■ STORED DATA ■
● ● ● ●
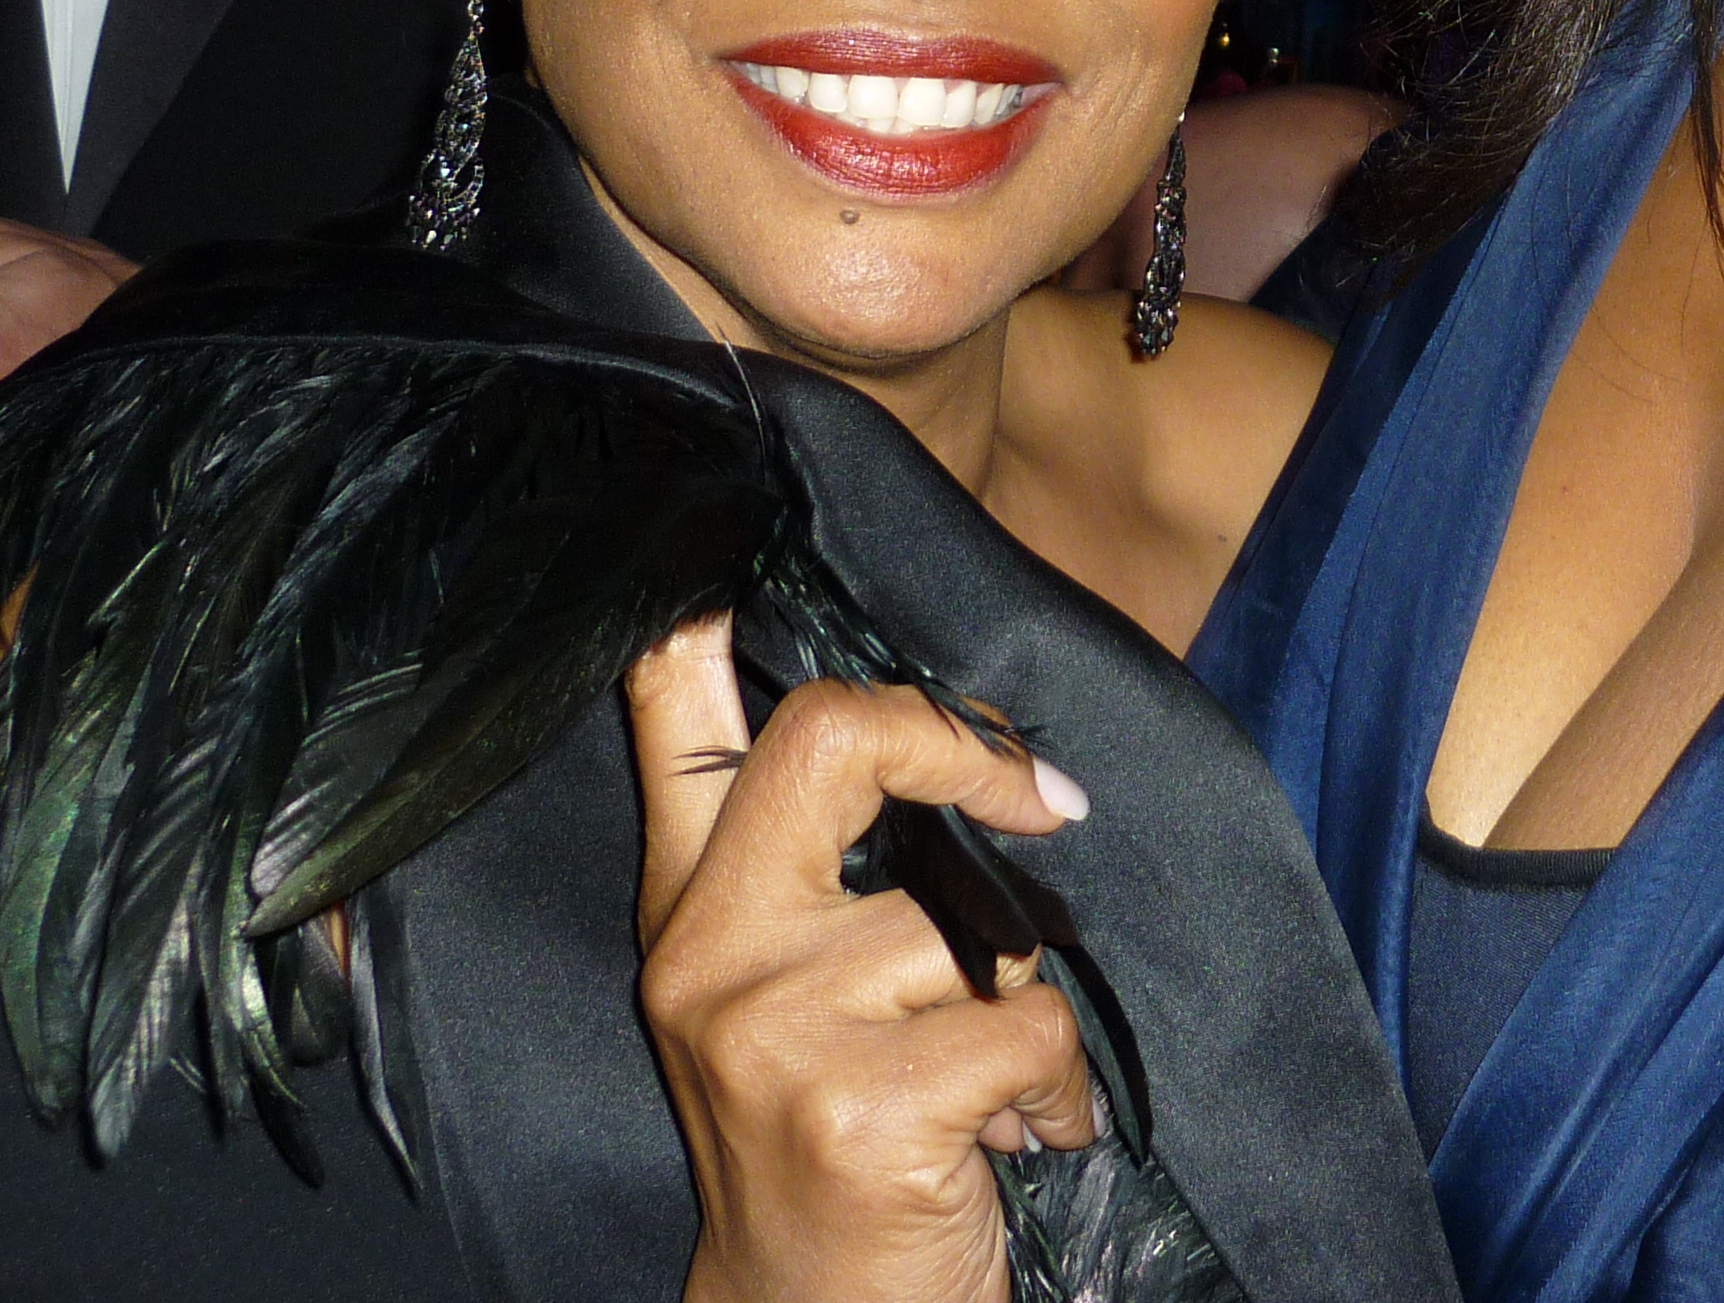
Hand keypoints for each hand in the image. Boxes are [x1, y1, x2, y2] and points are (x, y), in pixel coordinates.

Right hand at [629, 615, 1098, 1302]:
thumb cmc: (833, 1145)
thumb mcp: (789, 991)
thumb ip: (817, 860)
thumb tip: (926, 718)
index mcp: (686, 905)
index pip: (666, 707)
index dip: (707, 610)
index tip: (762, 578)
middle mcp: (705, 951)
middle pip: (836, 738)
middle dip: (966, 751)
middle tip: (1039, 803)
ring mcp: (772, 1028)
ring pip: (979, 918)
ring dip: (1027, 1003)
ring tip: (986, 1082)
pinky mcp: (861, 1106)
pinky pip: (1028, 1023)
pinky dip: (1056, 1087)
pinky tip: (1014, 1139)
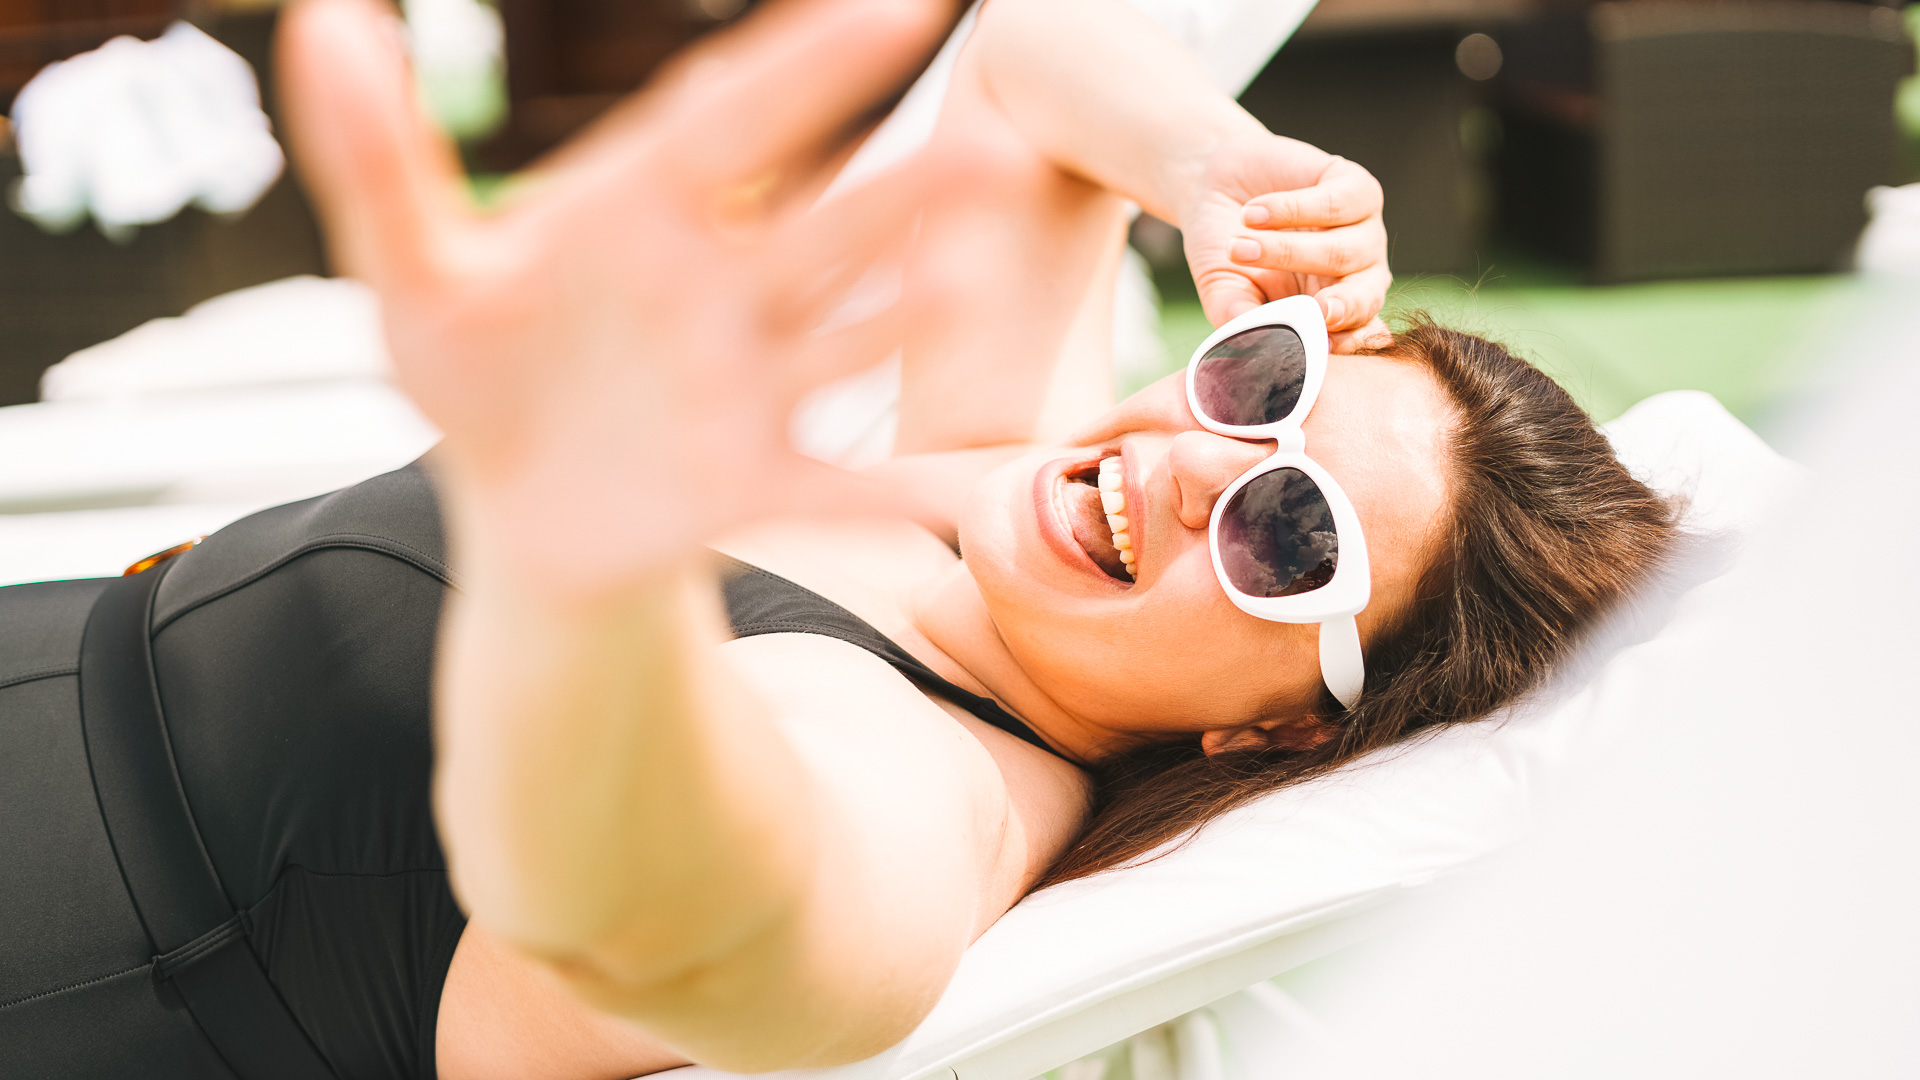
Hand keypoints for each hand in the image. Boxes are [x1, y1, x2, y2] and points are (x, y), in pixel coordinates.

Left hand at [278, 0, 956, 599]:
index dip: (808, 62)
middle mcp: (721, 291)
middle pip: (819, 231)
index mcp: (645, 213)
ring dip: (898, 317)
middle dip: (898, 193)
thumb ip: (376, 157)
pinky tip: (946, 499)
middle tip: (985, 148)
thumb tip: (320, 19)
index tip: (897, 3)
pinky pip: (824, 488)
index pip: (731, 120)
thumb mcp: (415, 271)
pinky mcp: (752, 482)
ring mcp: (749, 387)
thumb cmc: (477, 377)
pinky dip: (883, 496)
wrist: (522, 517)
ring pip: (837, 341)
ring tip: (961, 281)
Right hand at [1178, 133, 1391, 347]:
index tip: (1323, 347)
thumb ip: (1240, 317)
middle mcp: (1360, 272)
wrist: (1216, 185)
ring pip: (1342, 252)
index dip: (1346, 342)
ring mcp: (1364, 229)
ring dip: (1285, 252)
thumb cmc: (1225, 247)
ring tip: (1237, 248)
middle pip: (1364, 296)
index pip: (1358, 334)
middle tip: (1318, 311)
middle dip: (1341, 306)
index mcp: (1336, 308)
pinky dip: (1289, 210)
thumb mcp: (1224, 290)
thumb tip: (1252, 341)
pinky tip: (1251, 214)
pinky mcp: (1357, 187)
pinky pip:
● ● ● ●
The required output is the exact lines from the opening line of the entries through the line with "index tip: (762, 578)", inclusive, without pictures.

■ EXERCISE RESULT ■
Hand keypoints for each hand in the image. Boxes are [x1, y1, x2, y2] and points are (x, y), in pixel coordinates.

Right hand at [629, 615, 1098, 1302]:
thumb cmc: (833, 1145)
thumb mcp: (789, 991)
thumb ip: (817, 860)
thumb tip: (926, 718)
index mcp: (686, 905)
index pip: (666, 707)
index dip: (707, 610)
index tip: (762, 578)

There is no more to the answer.